A live terminal pane must never need a manual page refresh to come back. The live-view backend fix removed the cause that used to freeze a pane — a per-session bridge dying under a still-open socket — so bridge churn no longer closes the socket at all. What remains is the one case the backend cannot mask: a backend process restart (the zero-downtime supervisor reload), which genuinely drops every socket.

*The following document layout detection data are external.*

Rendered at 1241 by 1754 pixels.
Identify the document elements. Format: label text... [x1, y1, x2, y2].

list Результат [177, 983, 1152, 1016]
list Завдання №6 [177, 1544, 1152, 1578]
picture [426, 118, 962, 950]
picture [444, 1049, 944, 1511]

So the client owns recovery from a real drop, and only from a real drop. The socket reopens itself: on an unexpected close it retries with capped, escalating backoff, indefinitely, while surfacing a visible "reconnecting…" state — the pane tracks a small connecting | open | reconnecting health and shows it in a corner caption, so recovery is loud, never a silently dead pane. A connection that stays healthy a few seconds resets the backoff; a flapping server escalates to the cap instead of hammering it. The single intentional close — the pane unmounting, when a session goes offline and the header swaps in the relaunch panel — stops reopening for good.

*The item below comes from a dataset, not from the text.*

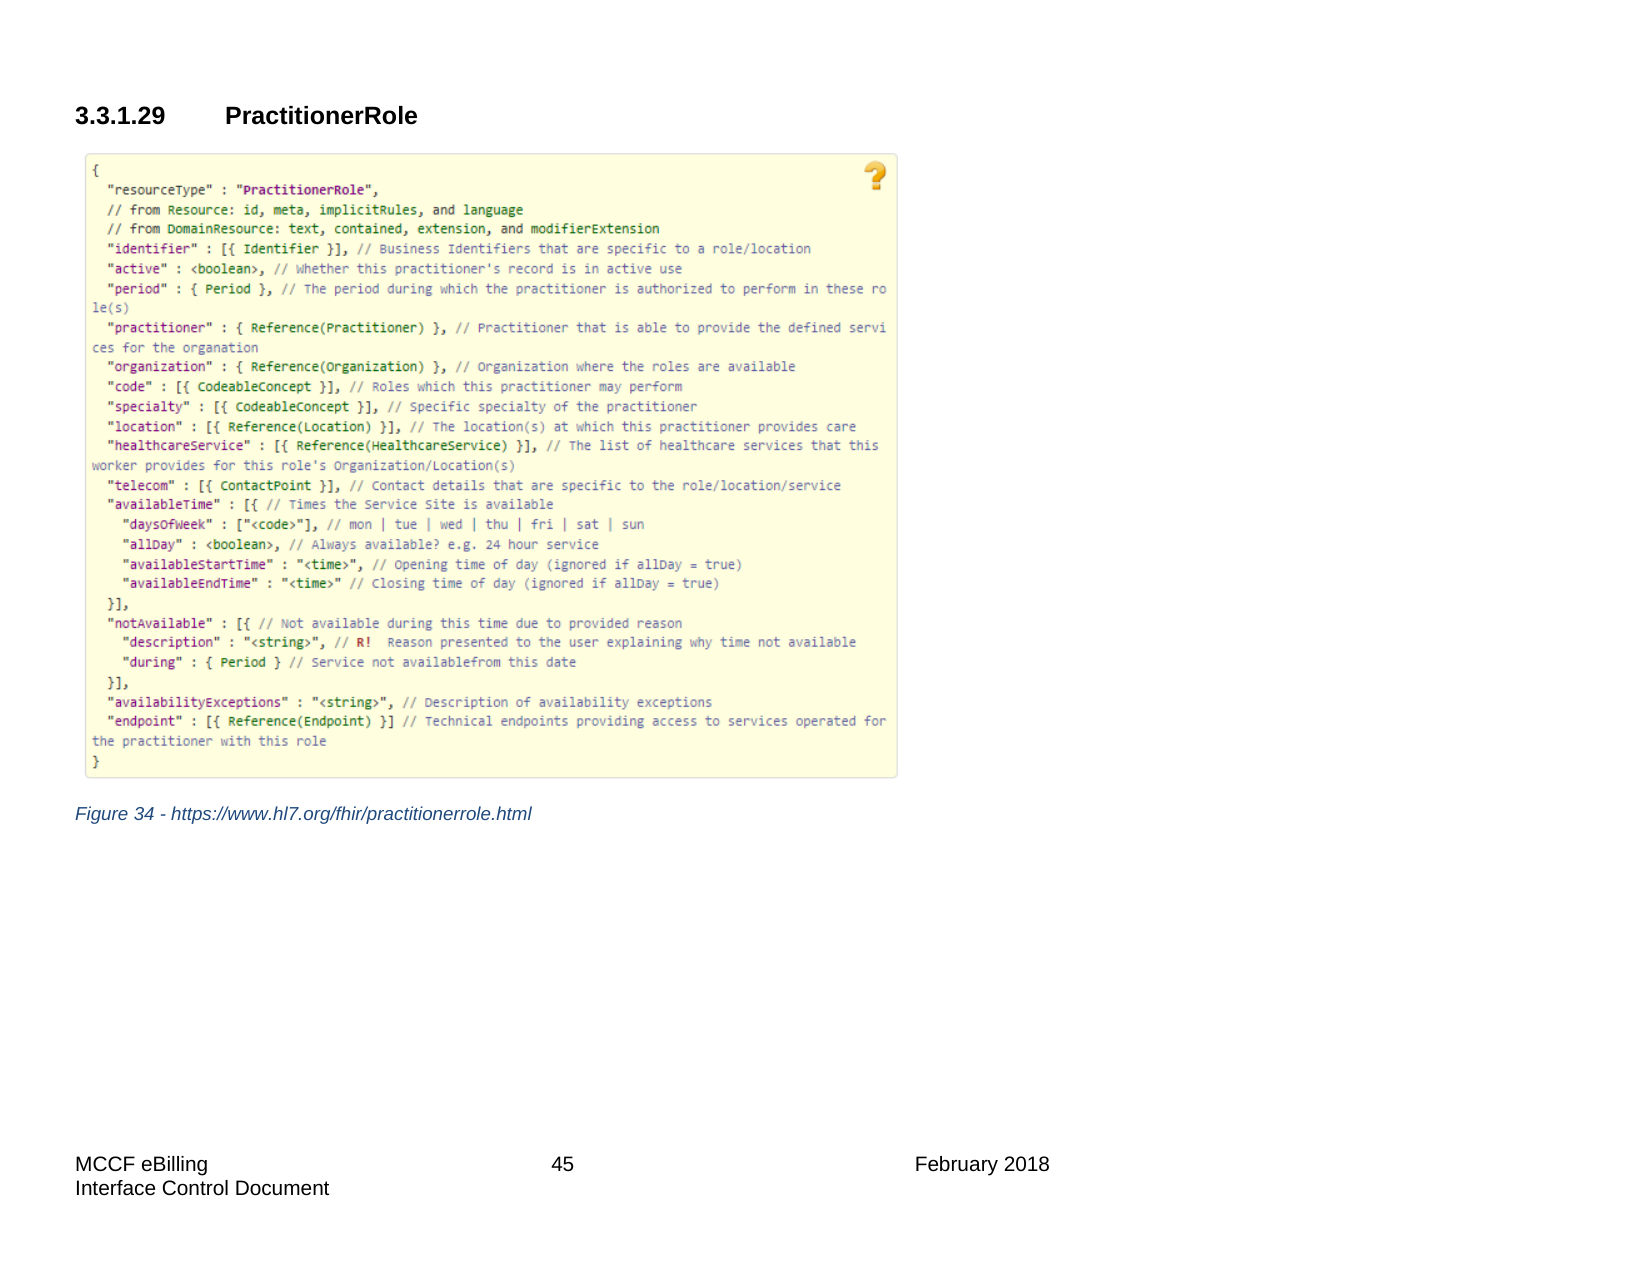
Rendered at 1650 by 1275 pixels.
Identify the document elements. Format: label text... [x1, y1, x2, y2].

Recovery is a stateless reopen, not a resync or sequence protocol. The endpoint is addressed by a stable session id and the backend holds all state in tmux, so a reopen is answered exactly like a first connect: a single coherent full repaint onto a freshly reset screen. There is nothing on the client to replay or reconcile — which is why reconnection here is a thin transport concern, not a correctness mechanism, and why it does not reintroduce the snapshot-splice scramble live-view warns against.

The reconnect lives in a small, framework-agnostic helper that the terminal wires its open / message / state callbacks into; its WebSocket implementation and timers are injectable, so the reconnect state machine — backoff schedule, stable-vs-flapping reset, intentional-close suppression, state transitions — is verifiable headlessly, with no browser and no real network.